An elderly man sips tea and sits on a warm afternoon in Shanghai, Feb 2, 2015. [Photo/IC] |
A top social security official said on Wednesday China will extend people's working age to 65 "step-by-step" to make up for a possible pension fund gap in the near future.
Hu Xiaoyi, vice minister of Human Resources and Social Security, said the move is to widen the source of the pension fund. The dependency ratio is an age-population ratio of those in and outside the labor force. It is used to measure pressure on the productive population.
The ratio in China's underdeveloped areas is greater than in developed ones with the highest 0.7 and the lowest 0.11. That means one productive person has to support the pension for 0.7 dependent people on average in the country's most dependent areas.

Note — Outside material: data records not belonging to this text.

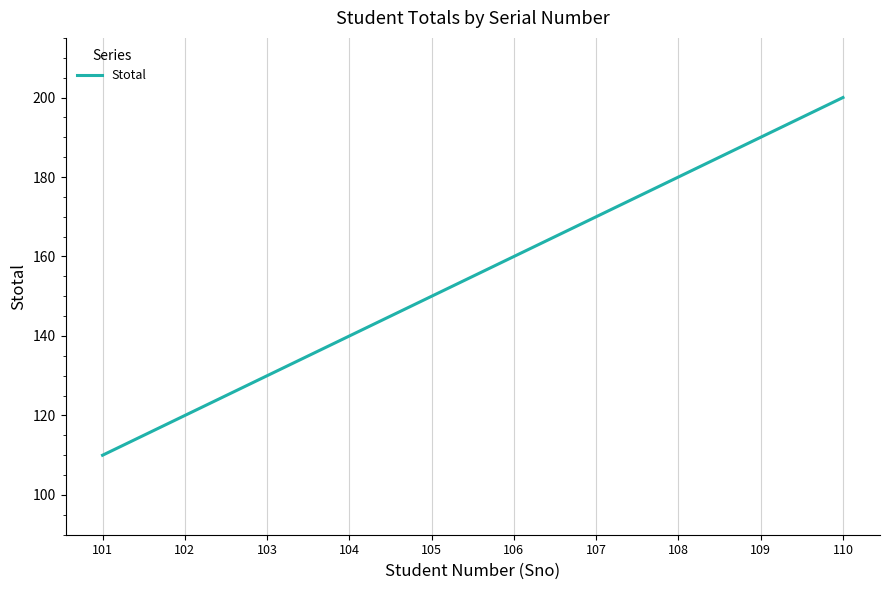

Rank the categories by value from highest to lowest.

110, 109, 108, 107, 106, 105, 104, 103, 102, 101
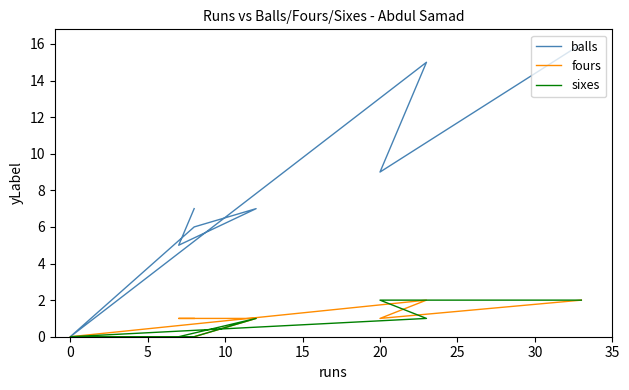

True or false: sixes and balls cross at least once.

False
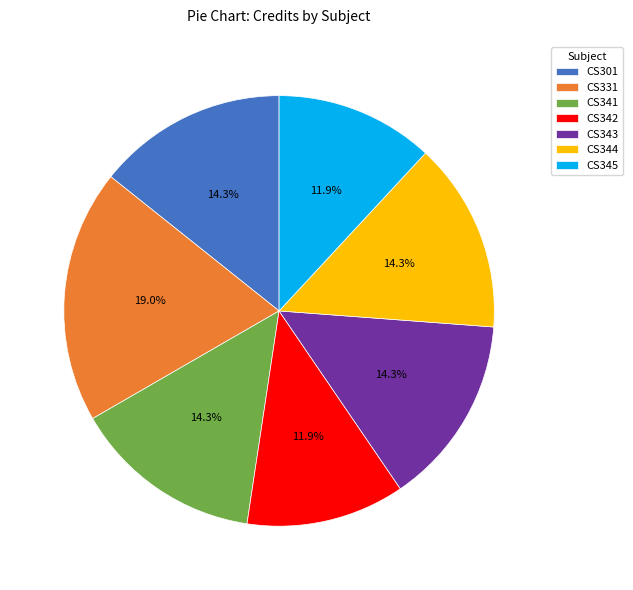

Is there any slice that represents more than half of the pie?

No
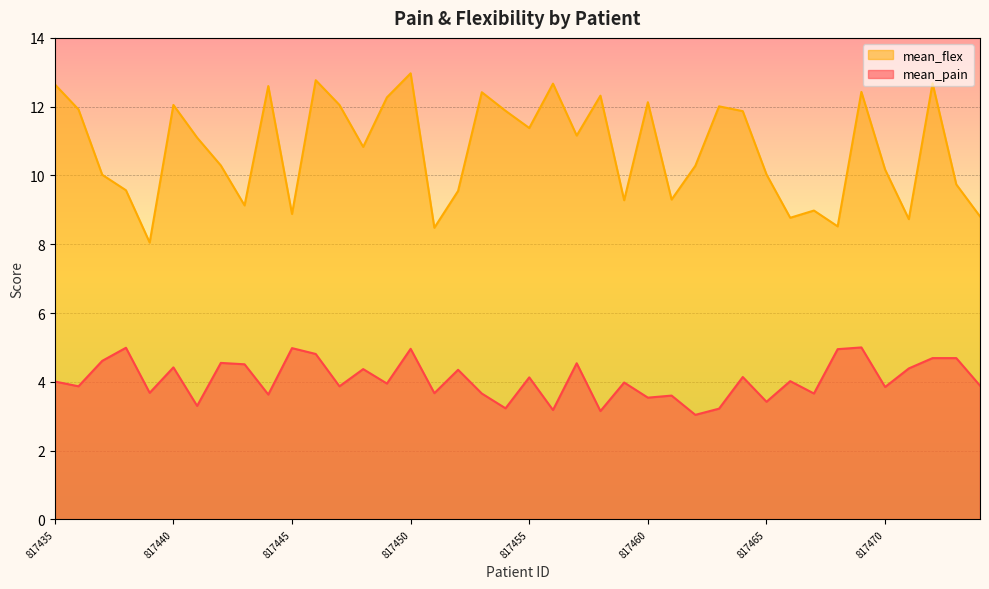

Reading left to right, what are all the values shown in this chart?

mean_pain: 4.0	3.9	4.6	5.0	3.7	4.4	3.3	4.5	4.5	3.6	5.0	4.8	3.9	4.4	4.0	5.0	3.7	4.3	3.7	3.2	4.1	3.2	4.5	3.1	4.0	3.5	3.6	3.0	3.2	4.1	3.4	4.0	3.7	5.0	5.0	3.9	4.4	4.7	4.7	3.9
mean_flex: 12.7	11.9	10.0	9.6	8.1	12.1	11.1	10.3	9.1	12.6	8.9	12.8	12.1	10.8	12.3	13.0	8.5	9.6	12.4	11.9	11.4	12.7	11.2	12.3	9.3	12.1	9.3	10.3	12.0	11.9	10.0	8.8	9.0	8.5	12.4	10.2	8.7	12.7	9.7	8.8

The ratio now is, on average, 0.33 but is expected to increase to 0.77 by 2050 if the current retirement age of 60 were to continue.
According to Hu, China raised 2.53 billion yuan in pension income while spending 2.17 billion last year. "That does not mean we will always make ends meet. We must get ready for rainy days," Hu said.

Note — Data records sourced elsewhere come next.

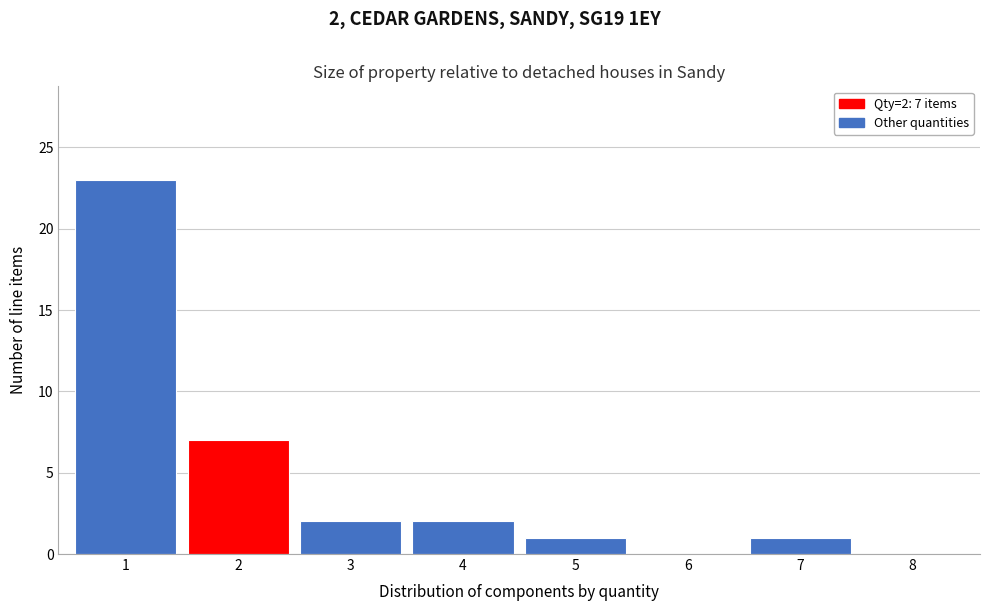

Over which range of the x-axis is the bar tallest?

0.5 to 1.5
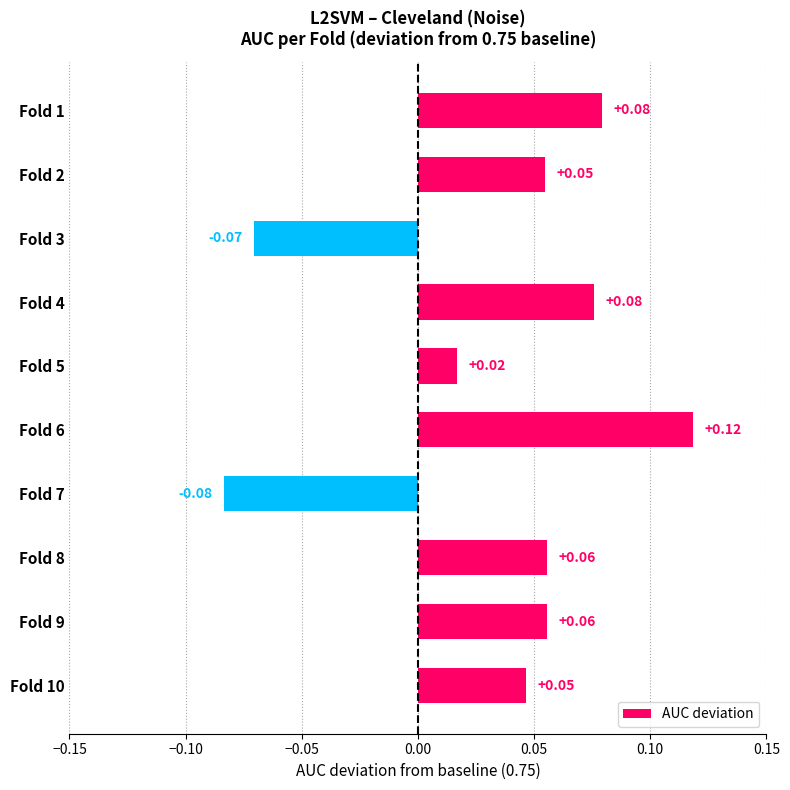

Which has a higher value, Fold 9 or Fold 4?

Fold 4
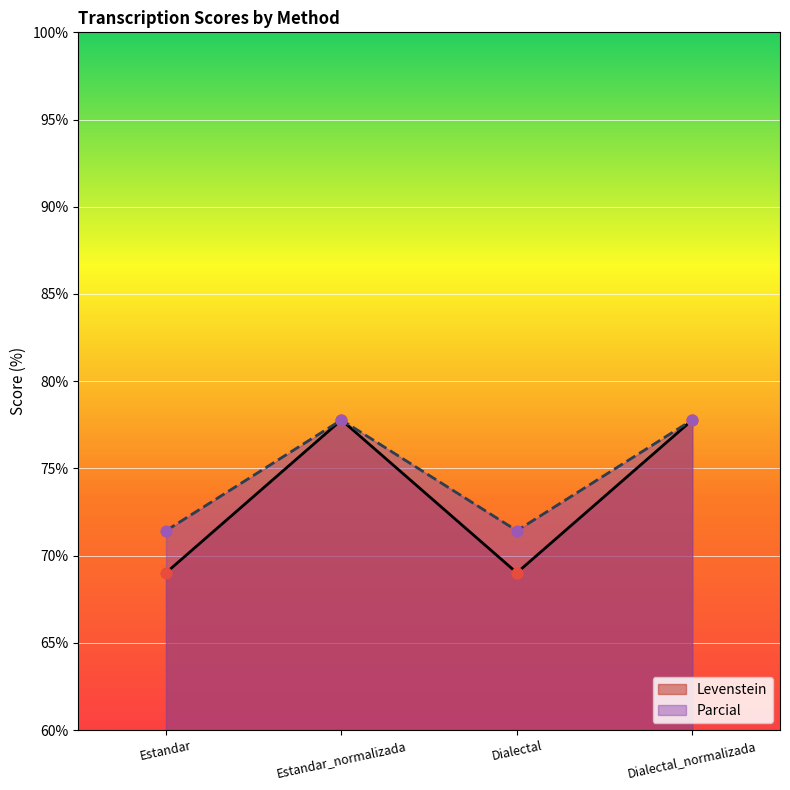

What is the total value across all series at Dialectal_normalizada?

155.6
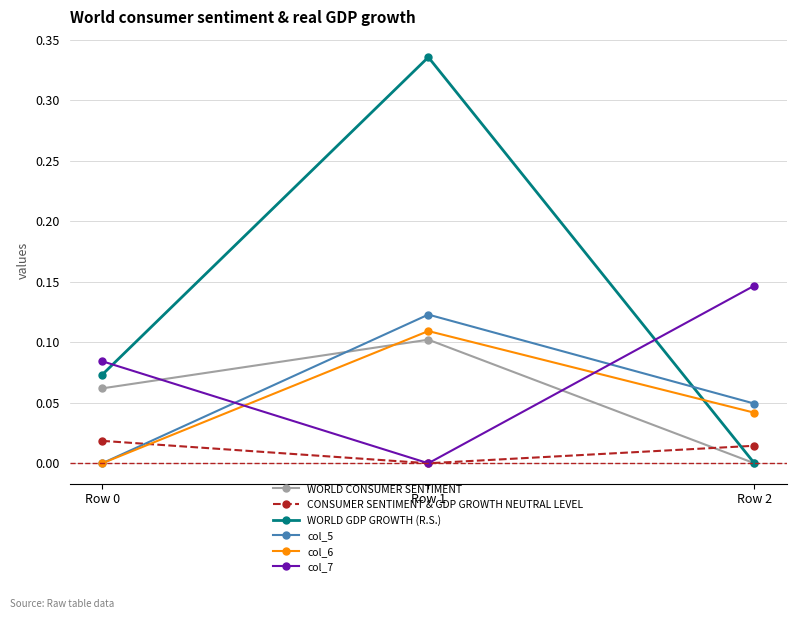

At which category is the sum across all series the highest?

Row 1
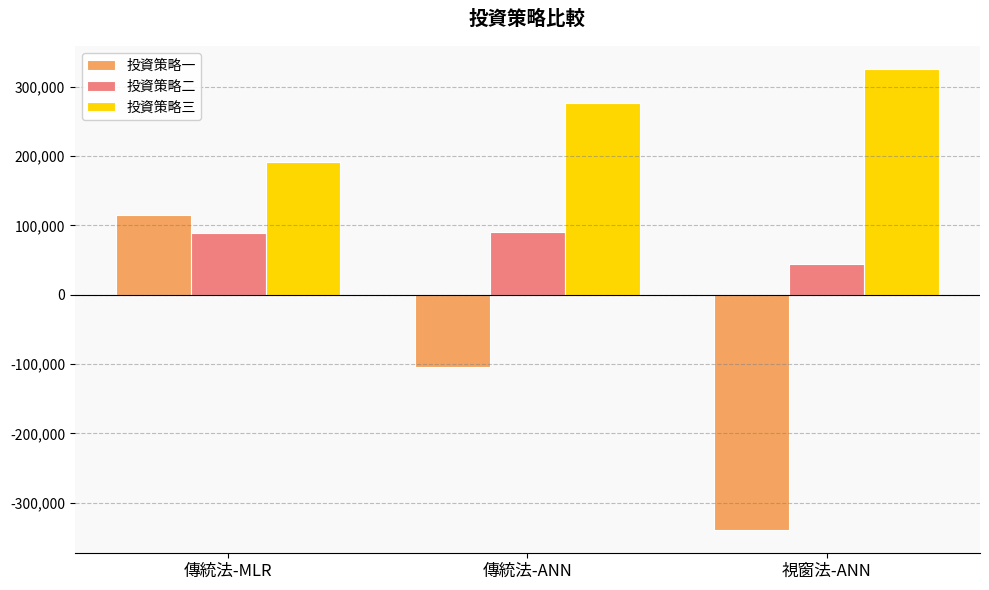

How many values in 投資策略一 are above zero?

1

Statistics reveal 14.9 percent of China's population was aged above 60 in 2013, growing to 15.5 percent last year. By 2050, the number will surge to 38.6 percent.
According to Yin Weimin, minister of Human Resources and Social Security, the average age of 80 million pensioners retiring from enterprises in China is 54. The retirement age in some developed countries is between 65 and 67.
The ministry will submit the plan to the state council this year for adoption in 2022. It is not a single five-year extension but a long process.
"By 2022, a man born in 1962 will have to work for a few more months rather than retire," the minister said earlier.